The amount of diesel generation required for Copper Valley is tied
directly to Solomon Gulch energy potential from October through May.
Higher energy availability from Solomon Gulch during this period means
lower requirements for diesel generation. Actual monthly net generation
from Solomon Gulch was examined for the years 1987 through 1989 based on
monthly sales from the project as reported to the Energy Authority
adjusted for transmission losses:
Net Generation from Solomon Gulch
October through May
1987 1988 1989
GWh 26.0 24.4 25.3
The 1990 estimate recently provided by Copper Valley is 29.3 GWh.
The estimate for October through May energy used in the Railbelt
Intertie Reconnaissance Study is 25.9 GWh. This is still considered
reasonable in view of the historical data shown above, and was therefore
assumed in all cases examined for this preliminary intertie assessment.

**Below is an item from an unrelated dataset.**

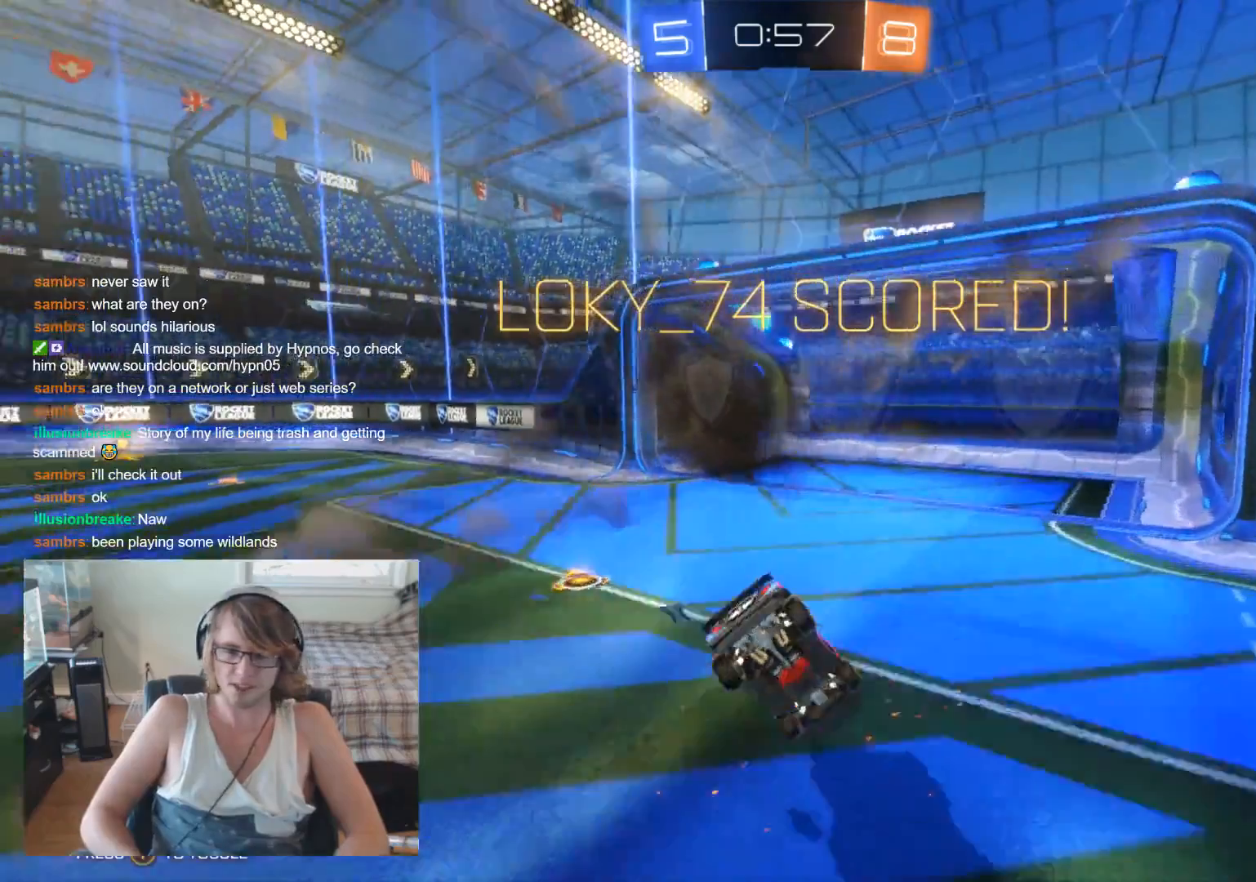
{"buttons": [], "left_stick": "right", "right_stick": "center", "events": [[200, "left_stick", "right"]]}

The estimate of energy available from June through September is harder
to develop from historical data because it is based on estimates of
water availability rather than metered sales. Two alternatives are
considered:
1) The Railbelt Intertie Reconnaissance Study assumed 28.6 GWh could
be generated during this period, which would be equivalent to
constant project output of 9.8 MW throughout these four months.
2) Copper Valley suggests that 36.5 GWh could be generated during
this period, which would be equivalent to constant project output
of 12.5 MW throughout these four months. Though Solomon Gulch is
considered a 12 MW project, Copper Valley indicates that output
above the 12 MW rating can be achieved when the reservoir is full.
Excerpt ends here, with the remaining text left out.